ARTE POPULAR murais, marcadores permanentes, tinta spray, adesivos, cartazes, grude, estêncil, tijolos, gasolina e isopor… A reapropriação, por todo indivíduo, dos meios (e “direito”) de transformar os ambientes onde vivemos. Dar-nos conta de que se a confecção do mundo é um projeto coletivo, o seu planejamento também deve ser.

SABEDORIA POPULAR fotocópias roubadas, anúncios públicos, panfletos, zines, redes de contato por telefone, grupos de discussão, tradição oral, redes de mídia independente… Contornar a grande mídia através de meios de comunicação diretos, descentralizados e não-hierárquicos. A rejeição da História, qualquer História, no sentido objetivo, em favor dos mitos, das lendas e da contação de estórias.

MÚSICA POPULAR música tecno, hip hop e punk rock ao estilo faça você mesmo, rádio pirata, rodas de percussão, cantos de protesto e canções… A desmistificação do papel de musicista — nos darmos conta de que qualquer pessoa pode criar um ambiente sonoro, que qualquer pessoa pode transformar as emoções de suas companheiras em medo ou indignação, amor ou sentimentalismo, raiva ou desespero — e o conseqüente entendimento de que isso deve ser feito de forma cooperativa, ou então o resultado será uma bagunça abominável. Portanto, o reconhecimento do ato de fazer música como a perfeita analogia para as relações humanas.

CIÊNCIA POPULAR ocupações, catar materiais nas lixeiras, jardinagem, invenções, fazer as suas próprias construções, encanamentos, decoração, impressão e consertos… O fim da especialização — o fim da expertise como um produto numa economia de escassez. A rejeição de tecnologia como uma divindade mediada por uma casta de sacerdotes da elite, e do “progresso” linear como o único e inquestionável princípio da história humana.
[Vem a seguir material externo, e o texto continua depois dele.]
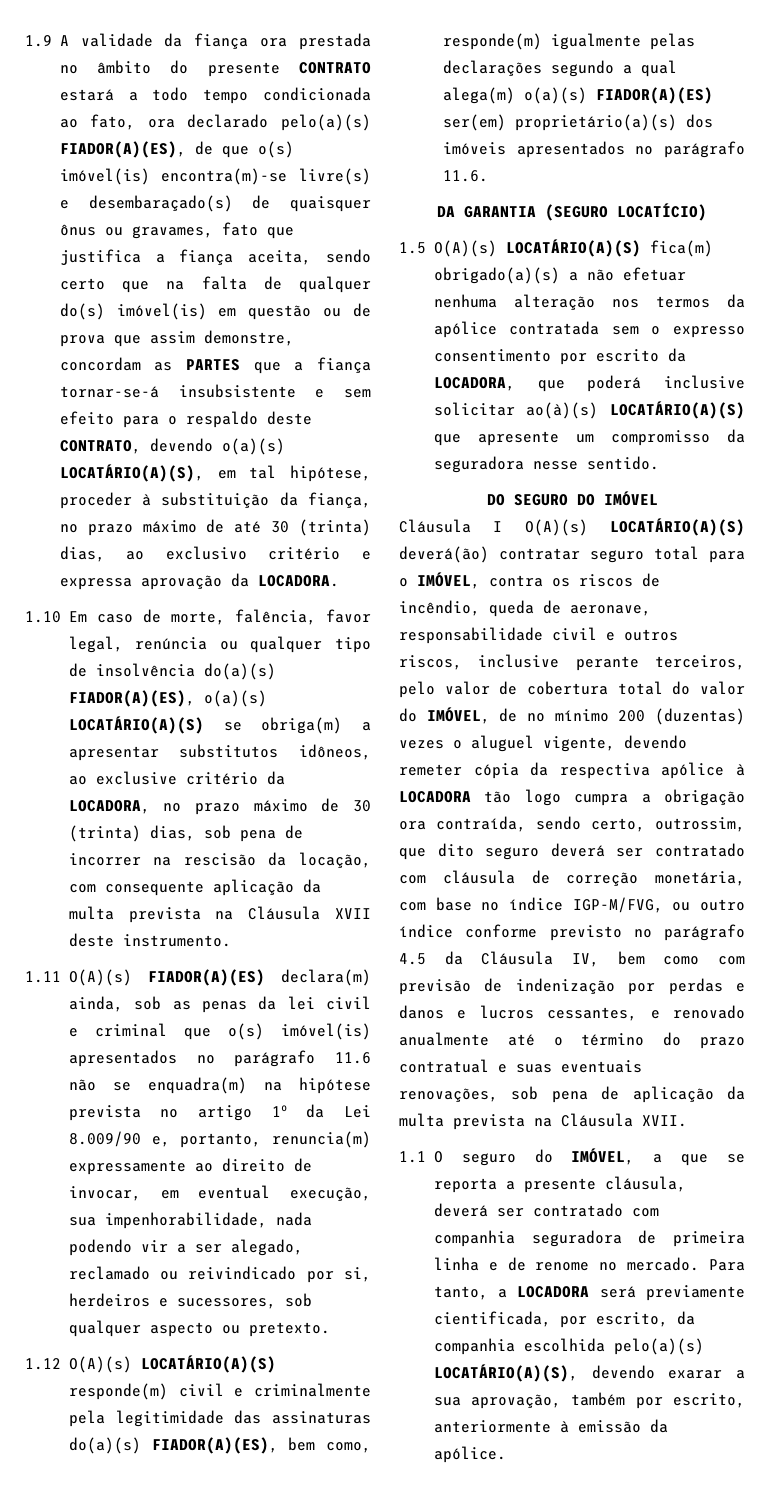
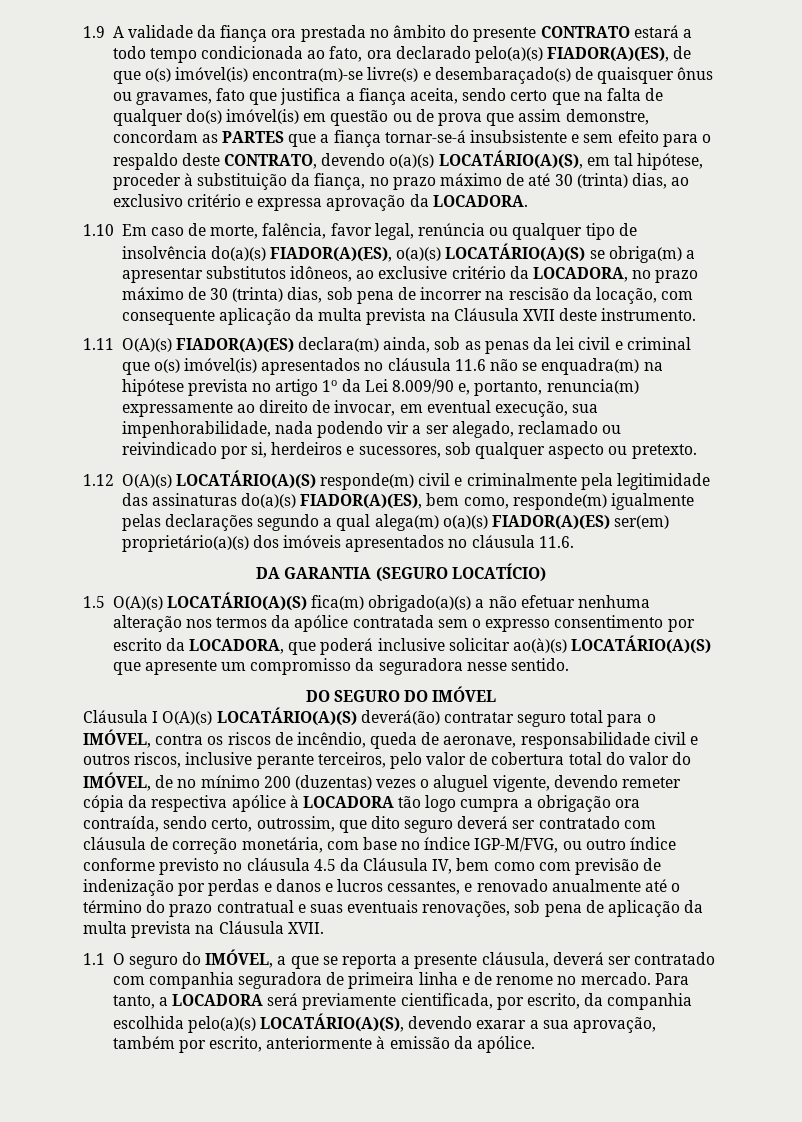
[234,1050,316,1067] parágrafo -> [387,358,451,371] cláusula
[664,141,745,158] parágrafo -> [471,535,535,548] cláusula
[664,924,745,941] parágrafo -> [246,858,310,871] cláusula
Nos darmos conta de que cada um de nós pode fazer qualquer coisa, que é mais valioso que você faça o seu próprio progresso do que aceitar passivamente ou contribuir para um “progresso” que está além do seu controle.

AMOR POPULAR Comida-Não-Bombas, comunidades locais e internacionais, arranjos de habitação comunal, espaços comunitários, relacionamentos abertos, amizades amorosas, grupos de afinidade e infinidade… A emergência do apoio mútuo e do suporte emocional fora do sistema de trocas, que sejam o seu próprio fim ao invés de parte de uma transação, pois assim poderemos construir comunidades que protegem e incentivam a individualidade e a cooperação ao mesmo tempo.

GUERRA POPULAR manifestações, okupas, Massa Crítica, Retomar as Ruas, Black Bloc, greves não autorizadas pelos lideres sindicais, conselhos de porta-vozes, federações sem diretoria… O estabelecimento coletivo dos meios para defender nossa autonomia e liberdade individual de forma que não coloque em risco as pessoas envolvidas no processo. Abolição de líderes e ordens, mesmo em tempos de guerra (como esta), em favor de estratégias de resistência radicalmente democráticas, descentralizadas, baseadas em consenso.